-- What to work on --
Each line of the data below that contains "dead" must be copied.

-- Information --
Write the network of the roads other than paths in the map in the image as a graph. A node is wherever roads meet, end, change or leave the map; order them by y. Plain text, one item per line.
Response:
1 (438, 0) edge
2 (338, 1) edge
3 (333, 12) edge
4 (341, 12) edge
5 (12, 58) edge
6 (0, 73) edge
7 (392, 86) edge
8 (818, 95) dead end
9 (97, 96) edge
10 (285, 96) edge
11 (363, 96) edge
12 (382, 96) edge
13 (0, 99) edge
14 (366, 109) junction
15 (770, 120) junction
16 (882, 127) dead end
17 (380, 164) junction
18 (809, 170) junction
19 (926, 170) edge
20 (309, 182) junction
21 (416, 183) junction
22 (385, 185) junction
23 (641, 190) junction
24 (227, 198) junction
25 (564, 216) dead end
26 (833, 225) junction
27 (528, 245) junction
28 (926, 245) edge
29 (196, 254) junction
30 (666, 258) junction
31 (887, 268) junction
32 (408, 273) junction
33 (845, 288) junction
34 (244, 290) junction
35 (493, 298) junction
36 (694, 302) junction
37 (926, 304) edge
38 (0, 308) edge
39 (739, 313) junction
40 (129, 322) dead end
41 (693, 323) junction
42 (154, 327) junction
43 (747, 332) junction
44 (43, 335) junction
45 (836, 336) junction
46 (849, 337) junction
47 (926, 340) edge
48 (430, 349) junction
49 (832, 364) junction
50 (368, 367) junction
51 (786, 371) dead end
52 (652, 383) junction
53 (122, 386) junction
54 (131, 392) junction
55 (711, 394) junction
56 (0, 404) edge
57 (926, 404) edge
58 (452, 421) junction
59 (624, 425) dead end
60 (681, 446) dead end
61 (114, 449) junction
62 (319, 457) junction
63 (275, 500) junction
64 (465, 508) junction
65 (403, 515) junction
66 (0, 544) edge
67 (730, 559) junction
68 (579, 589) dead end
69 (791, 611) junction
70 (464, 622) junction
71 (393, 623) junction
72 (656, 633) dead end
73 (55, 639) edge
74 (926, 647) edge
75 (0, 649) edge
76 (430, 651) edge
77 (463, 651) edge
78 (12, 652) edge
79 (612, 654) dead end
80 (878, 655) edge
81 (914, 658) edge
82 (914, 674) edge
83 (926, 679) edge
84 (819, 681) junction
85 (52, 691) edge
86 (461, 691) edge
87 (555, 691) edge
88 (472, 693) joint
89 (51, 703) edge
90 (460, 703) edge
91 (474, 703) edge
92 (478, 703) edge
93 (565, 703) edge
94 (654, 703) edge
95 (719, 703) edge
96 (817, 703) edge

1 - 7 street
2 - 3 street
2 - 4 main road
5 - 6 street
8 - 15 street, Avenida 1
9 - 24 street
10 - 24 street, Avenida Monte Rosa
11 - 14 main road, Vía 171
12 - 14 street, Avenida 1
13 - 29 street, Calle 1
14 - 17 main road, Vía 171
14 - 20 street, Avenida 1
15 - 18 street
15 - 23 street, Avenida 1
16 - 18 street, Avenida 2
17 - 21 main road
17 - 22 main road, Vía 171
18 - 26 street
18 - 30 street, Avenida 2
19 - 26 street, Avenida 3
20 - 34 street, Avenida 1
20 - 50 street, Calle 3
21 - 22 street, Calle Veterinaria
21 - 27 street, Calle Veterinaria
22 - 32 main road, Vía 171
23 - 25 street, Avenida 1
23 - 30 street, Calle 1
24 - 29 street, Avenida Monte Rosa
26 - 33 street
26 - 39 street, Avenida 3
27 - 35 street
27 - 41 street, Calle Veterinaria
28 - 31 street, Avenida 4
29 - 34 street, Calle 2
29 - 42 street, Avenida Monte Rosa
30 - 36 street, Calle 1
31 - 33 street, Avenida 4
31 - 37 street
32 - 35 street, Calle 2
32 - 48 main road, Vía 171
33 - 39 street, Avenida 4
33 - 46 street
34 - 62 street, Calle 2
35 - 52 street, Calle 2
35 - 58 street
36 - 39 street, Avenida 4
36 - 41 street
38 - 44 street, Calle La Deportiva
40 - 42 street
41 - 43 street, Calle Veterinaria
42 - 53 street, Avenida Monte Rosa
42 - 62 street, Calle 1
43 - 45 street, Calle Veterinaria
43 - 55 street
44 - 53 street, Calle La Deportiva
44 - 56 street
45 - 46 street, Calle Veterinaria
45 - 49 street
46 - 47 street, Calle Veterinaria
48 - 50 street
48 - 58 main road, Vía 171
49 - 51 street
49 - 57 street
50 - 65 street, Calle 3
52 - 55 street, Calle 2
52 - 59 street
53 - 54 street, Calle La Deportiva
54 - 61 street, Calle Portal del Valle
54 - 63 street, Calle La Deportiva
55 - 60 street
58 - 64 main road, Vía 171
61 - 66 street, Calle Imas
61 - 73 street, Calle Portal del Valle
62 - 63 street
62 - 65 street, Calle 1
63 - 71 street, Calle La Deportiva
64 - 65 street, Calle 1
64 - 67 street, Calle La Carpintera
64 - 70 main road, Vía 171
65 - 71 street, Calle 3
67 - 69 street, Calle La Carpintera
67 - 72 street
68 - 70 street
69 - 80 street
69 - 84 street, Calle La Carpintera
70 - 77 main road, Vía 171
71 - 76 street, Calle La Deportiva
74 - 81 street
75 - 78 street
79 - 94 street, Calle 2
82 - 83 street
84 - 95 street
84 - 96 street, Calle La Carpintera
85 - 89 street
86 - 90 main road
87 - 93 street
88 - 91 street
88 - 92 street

-- Response to this exercise --
8 (818, 95) dead end
16 (882, 127) dead end
25 (564, 216) dead end
40 (129, 322) dead end
51 (786, 371) dead end
59 (624, 425) dead end
60 (681, 446) dead end
68 (579, 589) dead end
72 (656, 633) dead end
79 (612, 654) dead end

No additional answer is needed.